Video Comprehension
Toward a World Model: Building a Foundational Video Understanding Model
Summary
This project focuses on building advanced algorithms for intelligent video comprehension
, enabling efficient search and retrieval of specific events across large, complex video datasets through Multimodal Learning (vision, language, and knowledge graphs) and Retrieval-Augmented Generation (RAG).
Funding Agency:
South Dakota State University | Startup Fund
Team:
Chulwoo Pack (PI) | McComish Dept. of EECS, SDSU
Harsh Dubey (M.S. Student) | McComish Dept. of EECS, SDSU
Muktiar Ali (Ph.D. Student) | McComish Dept. of EECS, SDSU
Sugam Mishura (M.S. Student) | McComish Dept. of EECS, SDSU
Omeshamisu Anigala (Ph.D. Student) | McComish Dept. of EECS, SDSU
Duration:
2023-2026
Total Funding:
$73,000
External Resources:
- Video Comprehension Score (VCS)
- Dense Caption Dataset (CLIP-CC)
- Dense Caption Generator Forthcoming
- Multimodal Video Anomaly Detection Forthcoming
Related Publications:
2025
-
Leveraging Textual Memory and Key Frame Reasoning for Full Video Understanding Using Off-the-Shelf LLMs and VLMs (Student Abstract)
Harsh Dubey, and Chulwoo Pack
In Proceedings of the AAAI Conference on Artificial Intelligence, 2025
To address the limitations of current Large-scale Video-Language Models (LVLMs) in fine-grained understanding and long-term temporal memory, we propose a novel video understanding approach that integrates a Vision Language Model (VLM) and a Large Language Model (LLM) with a textual memory mechanism to ensure continuity and contextual coherence.
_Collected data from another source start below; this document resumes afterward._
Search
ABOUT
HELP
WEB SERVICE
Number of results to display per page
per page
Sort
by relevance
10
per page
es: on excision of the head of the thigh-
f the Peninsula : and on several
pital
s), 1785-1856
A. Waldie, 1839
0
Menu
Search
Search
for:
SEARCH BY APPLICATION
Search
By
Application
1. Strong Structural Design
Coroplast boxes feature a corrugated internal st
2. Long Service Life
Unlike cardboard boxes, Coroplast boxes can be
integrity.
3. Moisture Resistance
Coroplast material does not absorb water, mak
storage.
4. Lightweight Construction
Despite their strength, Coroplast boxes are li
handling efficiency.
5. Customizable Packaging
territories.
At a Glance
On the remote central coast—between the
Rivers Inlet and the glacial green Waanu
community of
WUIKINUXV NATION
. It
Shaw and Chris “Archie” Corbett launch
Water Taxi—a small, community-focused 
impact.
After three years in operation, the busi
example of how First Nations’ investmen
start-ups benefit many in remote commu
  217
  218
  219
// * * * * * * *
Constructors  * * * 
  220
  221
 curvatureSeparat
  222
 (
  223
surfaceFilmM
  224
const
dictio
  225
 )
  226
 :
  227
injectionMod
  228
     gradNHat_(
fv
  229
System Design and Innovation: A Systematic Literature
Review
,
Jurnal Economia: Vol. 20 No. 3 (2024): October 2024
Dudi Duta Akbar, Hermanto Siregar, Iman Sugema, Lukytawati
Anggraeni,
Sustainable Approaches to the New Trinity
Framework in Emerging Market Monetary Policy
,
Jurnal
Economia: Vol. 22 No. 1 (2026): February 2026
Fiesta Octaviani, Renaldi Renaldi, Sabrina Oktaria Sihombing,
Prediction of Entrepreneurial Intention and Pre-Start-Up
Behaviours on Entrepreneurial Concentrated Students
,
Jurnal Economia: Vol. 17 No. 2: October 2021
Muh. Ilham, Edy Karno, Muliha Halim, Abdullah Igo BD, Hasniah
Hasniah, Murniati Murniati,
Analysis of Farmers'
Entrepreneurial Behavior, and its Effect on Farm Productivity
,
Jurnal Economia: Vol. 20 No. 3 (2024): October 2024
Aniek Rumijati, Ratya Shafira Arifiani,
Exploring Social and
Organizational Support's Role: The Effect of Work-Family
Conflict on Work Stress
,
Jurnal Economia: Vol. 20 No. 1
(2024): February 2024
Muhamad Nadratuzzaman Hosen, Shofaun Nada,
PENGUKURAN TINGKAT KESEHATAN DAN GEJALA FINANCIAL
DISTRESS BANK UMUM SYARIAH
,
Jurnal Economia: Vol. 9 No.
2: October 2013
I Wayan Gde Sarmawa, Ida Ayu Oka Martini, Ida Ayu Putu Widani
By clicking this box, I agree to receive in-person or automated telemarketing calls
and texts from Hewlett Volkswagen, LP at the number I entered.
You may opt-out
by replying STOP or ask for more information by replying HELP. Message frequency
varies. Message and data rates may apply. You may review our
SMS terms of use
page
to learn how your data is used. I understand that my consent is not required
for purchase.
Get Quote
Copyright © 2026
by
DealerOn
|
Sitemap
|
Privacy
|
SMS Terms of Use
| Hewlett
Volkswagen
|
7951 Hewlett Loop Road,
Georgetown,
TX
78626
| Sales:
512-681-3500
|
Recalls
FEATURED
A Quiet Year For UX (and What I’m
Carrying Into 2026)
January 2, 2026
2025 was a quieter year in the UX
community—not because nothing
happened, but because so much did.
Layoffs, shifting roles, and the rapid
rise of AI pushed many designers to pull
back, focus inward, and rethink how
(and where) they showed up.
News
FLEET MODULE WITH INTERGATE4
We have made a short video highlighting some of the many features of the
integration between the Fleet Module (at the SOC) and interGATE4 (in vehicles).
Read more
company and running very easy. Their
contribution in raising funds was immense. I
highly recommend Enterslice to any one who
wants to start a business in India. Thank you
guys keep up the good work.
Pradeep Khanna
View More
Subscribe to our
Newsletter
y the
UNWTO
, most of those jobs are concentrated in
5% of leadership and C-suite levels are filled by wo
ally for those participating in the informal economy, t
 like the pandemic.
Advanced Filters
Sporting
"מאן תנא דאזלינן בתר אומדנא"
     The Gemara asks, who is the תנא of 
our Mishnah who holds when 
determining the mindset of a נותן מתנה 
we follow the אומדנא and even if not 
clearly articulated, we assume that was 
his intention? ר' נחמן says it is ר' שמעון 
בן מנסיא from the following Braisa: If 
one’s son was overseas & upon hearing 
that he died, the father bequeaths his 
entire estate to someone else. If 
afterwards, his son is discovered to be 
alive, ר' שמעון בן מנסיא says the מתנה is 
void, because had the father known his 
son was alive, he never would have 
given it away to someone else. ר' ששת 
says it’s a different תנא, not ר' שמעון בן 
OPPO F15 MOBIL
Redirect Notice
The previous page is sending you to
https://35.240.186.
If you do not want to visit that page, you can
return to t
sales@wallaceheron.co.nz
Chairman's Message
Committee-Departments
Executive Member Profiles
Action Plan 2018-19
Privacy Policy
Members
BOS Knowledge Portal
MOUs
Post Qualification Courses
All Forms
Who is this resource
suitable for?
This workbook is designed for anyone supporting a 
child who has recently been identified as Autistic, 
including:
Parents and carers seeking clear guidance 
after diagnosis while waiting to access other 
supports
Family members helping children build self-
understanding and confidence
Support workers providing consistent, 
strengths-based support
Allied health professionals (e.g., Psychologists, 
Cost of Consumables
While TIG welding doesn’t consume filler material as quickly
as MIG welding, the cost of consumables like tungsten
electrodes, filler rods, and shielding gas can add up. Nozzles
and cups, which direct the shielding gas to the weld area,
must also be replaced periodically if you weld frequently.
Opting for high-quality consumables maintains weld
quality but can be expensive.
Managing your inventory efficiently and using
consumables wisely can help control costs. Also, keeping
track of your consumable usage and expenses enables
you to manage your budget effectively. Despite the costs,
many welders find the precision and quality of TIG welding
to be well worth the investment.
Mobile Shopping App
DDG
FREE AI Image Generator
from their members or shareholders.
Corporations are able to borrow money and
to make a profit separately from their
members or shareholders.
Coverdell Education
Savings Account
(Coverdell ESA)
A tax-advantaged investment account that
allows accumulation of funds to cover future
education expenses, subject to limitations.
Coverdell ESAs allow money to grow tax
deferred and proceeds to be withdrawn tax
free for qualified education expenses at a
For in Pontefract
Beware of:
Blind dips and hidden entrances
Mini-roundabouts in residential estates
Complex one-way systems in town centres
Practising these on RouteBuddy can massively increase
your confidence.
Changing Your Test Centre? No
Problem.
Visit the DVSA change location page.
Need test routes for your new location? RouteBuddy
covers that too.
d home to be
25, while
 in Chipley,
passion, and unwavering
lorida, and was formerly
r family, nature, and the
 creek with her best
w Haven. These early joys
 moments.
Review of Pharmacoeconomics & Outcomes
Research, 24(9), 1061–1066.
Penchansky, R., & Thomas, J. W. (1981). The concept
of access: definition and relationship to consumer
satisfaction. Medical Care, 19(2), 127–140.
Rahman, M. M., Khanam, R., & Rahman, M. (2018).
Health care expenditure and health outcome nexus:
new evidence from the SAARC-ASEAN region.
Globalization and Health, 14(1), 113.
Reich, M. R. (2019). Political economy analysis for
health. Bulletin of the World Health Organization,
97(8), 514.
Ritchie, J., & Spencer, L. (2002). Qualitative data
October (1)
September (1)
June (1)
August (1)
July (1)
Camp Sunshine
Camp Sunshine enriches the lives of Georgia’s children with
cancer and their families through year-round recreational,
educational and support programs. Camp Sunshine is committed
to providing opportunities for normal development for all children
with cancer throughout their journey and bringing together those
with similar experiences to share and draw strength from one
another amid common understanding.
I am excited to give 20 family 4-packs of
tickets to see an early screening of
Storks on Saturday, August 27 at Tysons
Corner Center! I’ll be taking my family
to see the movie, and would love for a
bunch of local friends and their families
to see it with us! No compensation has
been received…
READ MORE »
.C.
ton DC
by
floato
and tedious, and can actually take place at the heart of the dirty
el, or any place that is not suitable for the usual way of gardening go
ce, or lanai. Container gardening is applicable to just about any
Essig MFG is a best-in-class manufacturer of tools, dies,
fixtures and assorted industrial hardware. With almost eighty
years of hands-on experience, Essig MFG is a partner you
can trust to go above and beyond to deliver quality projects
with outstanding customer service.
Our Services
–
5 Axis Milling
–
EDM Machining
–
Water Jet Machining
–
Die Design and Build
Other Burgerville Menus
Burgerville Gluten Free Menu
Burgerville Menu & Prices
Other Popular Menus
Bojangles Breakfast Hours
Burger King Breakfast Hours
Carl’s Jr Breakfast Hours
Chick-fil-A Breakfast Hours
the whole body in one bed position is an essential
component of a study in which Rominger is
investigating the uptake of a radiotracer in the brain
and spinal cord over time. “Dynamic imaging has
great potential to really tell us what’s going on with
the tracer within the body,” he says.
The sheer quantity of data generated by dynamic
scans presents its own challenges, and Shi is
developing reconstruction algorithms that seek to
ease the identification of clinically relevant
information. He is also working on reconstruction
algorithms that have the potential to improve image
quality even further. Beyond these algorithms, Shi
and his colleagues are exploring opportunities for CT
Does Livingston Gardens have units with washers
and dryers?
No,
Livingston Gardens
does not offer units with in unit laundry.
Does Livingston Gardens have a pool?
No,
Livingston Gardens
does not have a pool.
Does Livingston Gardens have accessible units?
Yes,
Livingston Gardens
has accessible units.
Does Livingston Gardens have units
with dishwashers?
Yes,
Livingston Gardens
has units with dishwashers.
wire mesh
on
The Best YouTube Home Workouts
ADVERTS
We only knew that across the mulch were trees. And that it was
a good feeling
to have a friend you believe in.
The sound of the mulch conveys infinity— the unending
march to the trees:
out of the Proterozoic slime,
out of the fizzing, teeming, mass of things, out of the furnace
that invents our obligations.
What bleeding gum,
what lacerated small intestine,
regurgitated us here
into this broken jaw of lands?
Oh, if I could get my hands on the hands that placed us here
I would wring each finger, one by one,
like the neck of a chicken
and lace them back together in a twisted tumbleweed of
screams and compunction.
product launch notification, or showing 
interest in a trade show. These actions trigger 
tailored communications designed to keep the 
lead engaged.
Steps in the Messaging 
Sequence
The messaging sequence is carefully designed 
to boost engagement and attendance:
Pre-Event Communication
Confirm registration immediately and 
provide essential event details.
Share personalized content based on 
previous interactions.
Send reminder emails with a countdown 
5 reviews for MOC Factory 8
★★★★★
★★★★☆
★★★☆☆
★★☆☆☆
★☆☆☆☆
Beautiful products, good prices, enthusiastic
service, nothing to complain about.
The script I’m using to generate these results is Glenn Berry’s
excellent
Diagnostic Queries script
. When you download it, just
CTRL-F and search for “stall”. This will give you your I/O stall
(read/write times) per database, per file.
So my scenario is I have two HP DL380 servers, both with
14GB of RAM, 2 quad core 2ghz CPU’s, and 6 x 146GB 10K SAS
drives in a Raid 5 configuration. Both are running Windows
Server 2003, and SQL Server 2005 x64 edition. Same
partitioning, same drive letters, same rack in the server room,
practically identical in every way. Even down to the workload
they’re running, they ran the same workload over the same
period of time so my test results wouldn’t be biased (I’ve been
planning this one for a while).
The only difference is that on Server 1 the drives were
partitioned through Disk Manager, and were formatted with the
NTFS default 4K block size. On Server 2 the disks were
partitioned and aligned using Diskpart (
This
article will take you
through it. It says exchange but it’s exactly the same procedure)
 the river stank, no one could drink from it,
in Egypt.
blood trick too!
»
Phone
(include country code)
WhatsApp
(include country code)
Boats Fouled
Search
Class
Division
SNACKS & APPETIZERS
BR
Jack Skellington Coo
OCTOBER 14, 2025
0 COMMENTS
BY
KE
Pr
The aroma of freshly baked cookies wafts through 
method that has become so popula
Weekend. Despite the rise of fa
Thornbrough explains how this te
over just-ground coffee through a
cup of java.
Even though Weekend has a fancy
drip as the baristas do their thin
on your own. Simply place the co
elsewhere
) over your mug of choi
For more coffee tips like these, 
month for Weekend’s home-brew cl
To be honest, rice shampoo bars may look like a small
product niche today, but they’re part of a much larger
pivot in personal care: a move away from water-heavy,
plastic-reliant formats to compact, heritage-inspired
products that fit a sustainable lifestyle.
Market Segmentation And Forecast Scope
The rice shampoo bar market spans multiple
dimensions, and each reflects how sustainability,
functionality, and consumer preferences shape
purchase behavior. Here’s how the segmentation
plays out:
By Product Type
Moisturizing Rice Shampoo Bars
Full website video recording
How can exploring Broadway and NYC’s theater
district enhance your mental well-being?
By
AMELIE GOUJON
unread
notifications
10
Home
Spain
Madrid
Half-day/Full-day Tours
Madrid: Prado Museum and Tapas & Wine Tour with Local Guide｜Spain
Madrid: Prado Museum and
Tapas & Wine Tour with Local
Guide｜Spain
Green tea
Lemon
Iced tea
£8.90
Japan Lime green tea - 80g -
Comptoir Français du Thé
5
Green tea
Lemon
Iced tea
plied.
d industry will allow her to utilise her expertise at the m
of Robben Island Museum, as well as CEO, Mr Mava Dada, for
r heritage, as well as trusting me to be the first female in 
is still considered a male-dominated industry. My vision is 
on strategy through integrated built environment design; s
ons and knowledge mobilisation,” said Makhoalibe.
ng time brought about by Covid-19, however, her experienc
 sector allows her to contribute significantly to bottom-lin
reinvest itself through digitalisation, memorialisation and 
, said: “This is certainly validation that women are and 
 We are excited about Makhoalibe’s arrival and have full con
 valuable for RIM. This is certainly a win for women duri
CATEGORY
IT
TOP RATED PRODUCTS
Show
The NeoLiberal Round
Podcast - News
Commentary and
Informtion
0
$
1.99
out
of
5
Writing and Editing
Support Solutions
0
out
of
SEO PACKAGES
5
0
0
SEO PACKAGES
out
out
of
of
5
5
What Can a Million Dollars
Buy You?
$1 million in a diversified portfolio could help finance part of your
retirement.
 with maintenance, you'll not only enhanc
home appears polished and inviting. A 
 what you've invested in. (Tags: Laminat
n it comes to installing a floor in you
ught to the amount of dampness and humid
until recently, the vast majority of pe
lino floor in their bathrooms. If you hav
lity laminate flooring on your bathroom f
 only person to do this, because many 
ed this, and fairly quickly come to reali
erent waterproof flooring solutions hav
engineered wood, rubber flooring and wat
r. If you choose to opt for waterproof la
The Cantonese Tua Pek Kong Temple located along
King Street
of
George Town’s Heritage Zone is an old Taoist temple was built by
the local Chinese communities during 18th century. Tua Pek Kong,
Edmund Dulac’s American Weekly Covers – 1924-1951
In addition, we introduce a novel evaluation metric, VAD-Score (Video Automated Description Score), to assess precision, recall, and F1 scores for events, subjects, and objects. Our approach delivers competitive results on a diverse set of videos from the DREAM-1K dataset, spanning categories such as live-action, animation, shorts, stock, and YouTube, with a focus on fine-grained comprehension.
-
PEARL: Perceptual and Analytical Representation Learning for Video Anomaly Detection
Omeshamisu Anigala, Kwanghee Won, and Chulwoo Pack
SIGAPP Appl. Comput. Rev., Apr 2025
Video anomaly detection is crucial for applications like surveillance and autonomous systems. Traditional methods often rely solely on visual cues, missing valuable contextual data. This paper presents Perceptual and Analytical Representation Learning (PEARL), a novel method that combines perceptual (raw sensory input) and analytical (higher-level context) modalities. Specifically, we integrate visual information with object tracking data, along with the tracking data-specialized normalization method, DOT-Norm, leveraging ID switching to capture high-level contexts of abnormal movements. We evaluate early- and late-fusion strategies to enhance anomaly detection, particularly for irregular movements marked by frequent track ID switches. Our approach, tested on the UCSD-Ped1 dataset, outperforms the state-of-the-art by improving precision (+0.082), recall (+0.104), F1 score (+0.149), and AUC (+0.053). These findings highlight the potential of integrating analytical tracking data with perceptual video frames in a multimodal learning approach for anomaly detection, paving the way for future applications and research where knowledge-driven analytical modalities are crucial.